1. Il Filosofo [ Reth. 2,2 ] scrive che « alcuni sono irritabili al massimo quando soffrono: così i malati, i poveri e i delusi nei loro desideri ».
Ma tutte queste cose sono delle deficienze.
Quindi le deficienze rendono inclini all'ira più della prestanza.
2. Il Filosofo [ ib. ] aggiunge che « alcuni sono irritabili al massimo quando si può sospettare che in essi non ci sia una perfezione, o ci sia un difetto; quando invece pensano di eccellere nelle cose in cui vengono disprezzati, non vi fanno caso ».

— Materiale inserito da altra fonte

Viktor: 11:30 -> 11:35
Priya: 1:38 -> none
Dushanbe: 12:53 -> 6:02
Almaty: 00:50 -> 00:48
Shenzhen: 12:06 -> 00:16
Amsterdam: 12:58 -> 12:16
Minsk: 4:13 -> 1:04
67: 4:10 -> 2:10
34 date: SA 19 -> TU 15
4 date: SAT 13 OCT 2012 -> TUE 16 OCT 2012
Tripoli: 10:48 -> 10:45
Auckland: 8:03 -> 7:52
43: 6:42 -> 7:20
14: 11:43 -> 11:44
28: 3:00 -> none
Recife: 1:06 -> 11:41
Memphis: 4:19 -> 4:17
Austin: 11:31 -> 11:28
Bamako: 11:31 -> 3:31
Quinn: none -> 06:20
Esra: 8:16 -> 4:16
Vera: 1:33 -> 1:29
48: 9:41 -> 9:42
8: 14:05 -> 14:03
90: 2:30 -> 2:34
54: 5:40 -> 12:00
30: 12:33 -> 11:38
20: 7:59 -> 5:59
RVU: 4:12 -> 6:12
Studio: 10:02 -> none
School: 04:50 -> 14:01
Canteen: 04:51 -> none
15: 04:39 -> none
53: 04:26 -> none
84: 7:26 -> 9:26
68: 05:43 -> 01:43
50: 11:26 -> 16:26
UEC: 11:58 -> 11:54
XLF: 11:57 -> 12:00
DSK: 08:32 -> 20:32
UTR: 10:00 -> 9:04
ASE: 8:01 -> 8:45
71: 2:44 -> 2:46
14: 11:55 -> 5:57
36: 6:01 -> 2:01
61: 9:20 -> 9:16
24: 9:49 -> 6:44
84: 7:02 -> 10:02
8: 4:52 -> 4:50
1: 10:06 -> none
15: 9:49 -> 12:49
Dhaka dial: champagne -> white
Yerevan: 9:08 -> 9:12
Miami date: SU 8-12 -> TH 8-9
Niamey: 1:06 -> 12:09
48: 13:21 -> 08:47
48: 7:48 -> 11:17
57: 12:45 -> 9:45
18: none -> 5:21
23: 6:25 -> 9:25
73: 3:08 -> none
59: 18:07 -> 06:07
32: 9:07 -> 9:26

Ora, questo sospettare è dovuto a una deficienza.
Quindi le deficienze sono causa dell'ira più della prestanza.
3. Le cose che contribuiscono alla propria prestanza sono quelle che rendono più affabili e fiduciosi.
Ora, il Filosofo [ Reth. 2,3 ] afferma che « nel gioco, nel riso, nelle feste, nella prosperità, nella riuscita delle loro imprese, nei godimenti onesti e nella piena fiducia, gli uomini non si adirano ».
Quindi la prestanza non causa l'ira.
Il Filosofo [ Reth. 2,9 ] insegna che gli uomini si adirano per la loro prestanza.
In due modi si può considerare la causa dell'ira dalla parte del soggetto.
Primo, in base al rapporto col movente dell'ira.
E allora la prestanza personale è la causa per cui uno facilmente si adira.
Infatti il movente dell'ira è, come si è detto [ a. 2 ], il disprezzo ingiusto.
Ora, è evidente che quanto più uno è eccellente, più è ingiusto che venga disprezzato in ciò che lo distingue.
Perciò quelli che eccellono in qualcosa si irritano al massimo se vengono in ciò disprezzati: come fa il ricco disprezzato nelle sue ricchezze, l'oratore disprezzato nell'oratoria e così via.
Secondo, la causa dell'ira dalla parte del soggetto può essere considerata in base alla disposizione che viene lasciata in lui da tale movente.
È chiaro, infatti, che l'unica cosa capace di muovere all'ira è un danno che rattrista.
Ora, le cose più rattristanti si riducono a delle minorazioni: poiché quando gli uomini sono minorati si affliggono con più facilità.
E questo è il motivo per cui i malati e gli infelici sono più portati all'ira: perché si addolorano con più facilità.
1. È così risolta la prima obiezioni.
2. Chi è disprezzato in cose dove eccelle particolarmente non ritiene di subire alcun danno, per cui non si rattrista: e da questo lato ha meno motivo di adirarsi.
Dall'altro lato invece, in quanto viene disprezzato più ingiustamente, ne avrebbe un maggior motivo.
A meno che egli non pensi di essere malvisto o deriso non per disprezzo, ma per ignoranza, o per altre cose del genere.
3. Tutte le cose indicate impediscono l'ira in quanto impediscono la tristezza.
Ma da un altro lato sono fatte per provocare l'ira, inquantoché rendono più irragionevole il disprezzo.